In both modes, the patterns to flag inside `async def` bodies are:

- Sync HTTP: `requests.`, `urllib.request`, `urllib3.` direct use,
  `http.client.`, sync `httpx.Client(` / `httpx.get(` (NOT the
  `AsyncClient`), `pycurl`.
- `time.sleep(` (must be `await asyncio.sleep(`).
- Sync sockets: bare `socket.socket` reads/writes, `ssl.wrap_socket`,
  blocking `select.select`.
- File I/O: `open(` / `pathlib.Path.read_*` / `.write_*` for
  non-trivial sizes (small one-shot reads during import are
  acceptable; reads/writes on the request path are not — prefer
  `aiofiles` / executor).
- Sync DB drivers used directly: `sqlite3`, `psycopg2`, `pymysql`,
  `pymongo` (sync client), `redis.Redis` (sync client).
- `subprocess.run` / `subprocess.call` / `os.system` (must be
  `asyncio.create_subprocess_*`).

A call that is clearly dispatched to an executor
(`run_in_executor`, `asyncio.to_thread`, `anyio.to_thread.run_sync`)
does NOT count as blocking.

#### Step 4 — Verdict

- ✅ — no offending blocking pattern in the surface being reviewed
  (whole tree for a new package, added lines for a bump). For a bump,
  phrase the detail as `No new blocking calls introduced in
  {old_version} → {new_version}.`.
- ⚠️ — blocking calls exist only in sync helpers that the async API
  does not call, or only on a clearly non-hot path (e.g. one-shot
  setup before the event loop is running).
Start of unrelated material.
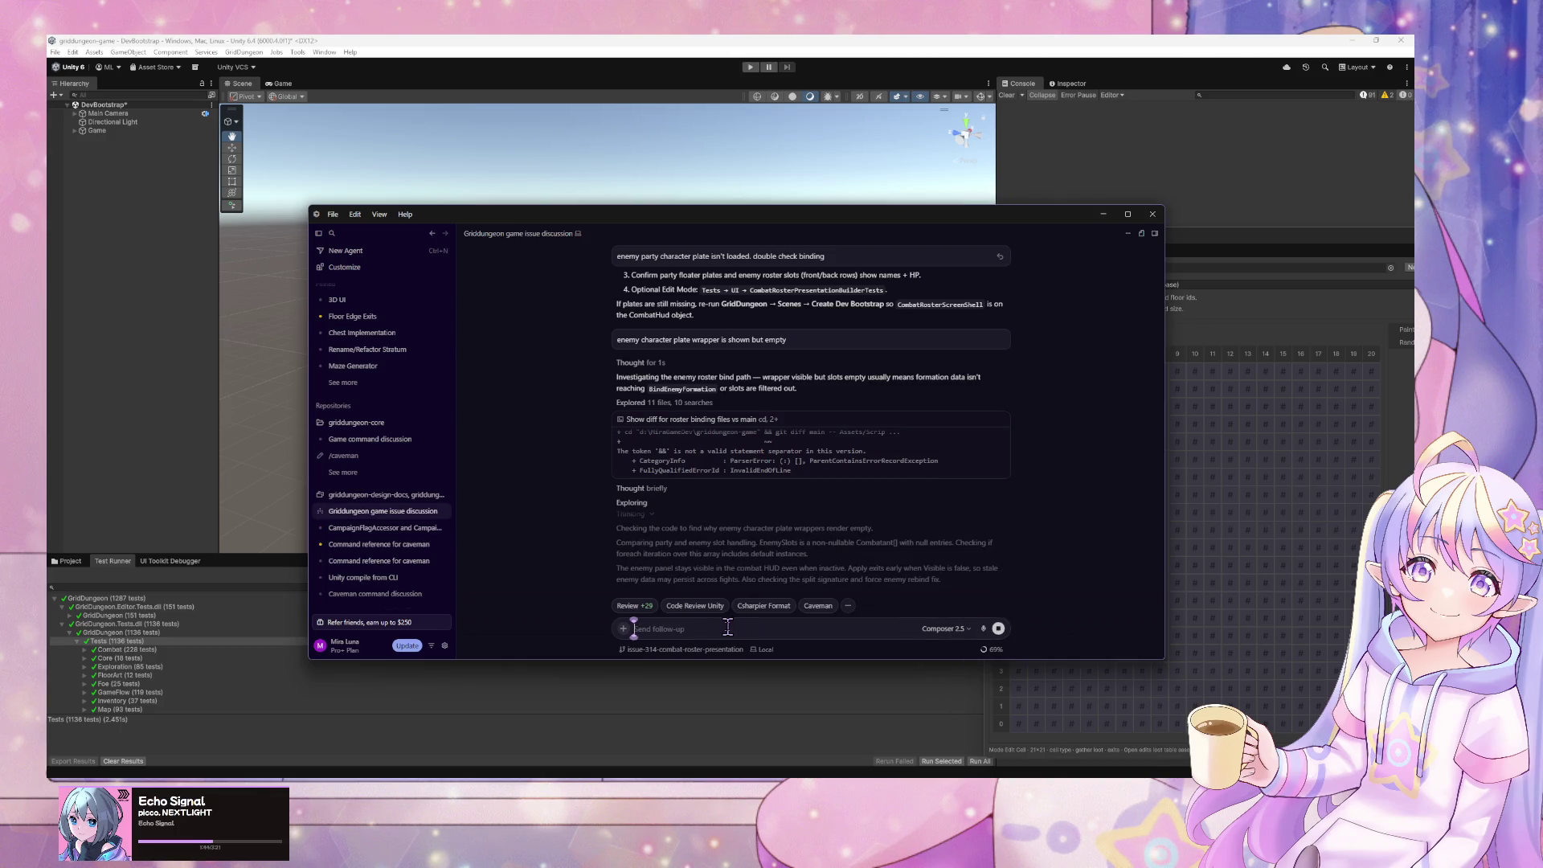
{"action": "type", "text": " is not v"}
Cite at least one
  `<file>:<line>` and explain why it is not on the hot path.
- ❌ — a blocking call is reachable from an `async def` that is part
  of the public API on the request / polling path (for a bump: the
  call was introduced or moved onto the hot path by this version).
  Cite the offending `<file>:<line>` as a clickable link on the repo
  host so the contributor can jump to it.

## Notes

- Be constructive and helpful. Reference the inspected workflow / CI
  file by URL where useful so the contributor can fix the issue.
- The dedup of the requirements-check comment is handled by gh-aw's
  `add_comment` safe-output via the `<!-- requirements-check -->`
  marker on the first line of `rendered_comment`.
- If the deterministic workflow concluded with a non-success status,
  this workflow's `if:` guard on `Download deterministic-results
  artifact` skipped the download. If you find no file at
  `/tmp/gh-aw/deterministic/results.json`, emit nothing — the post-step
  verification is also gated and will not complain.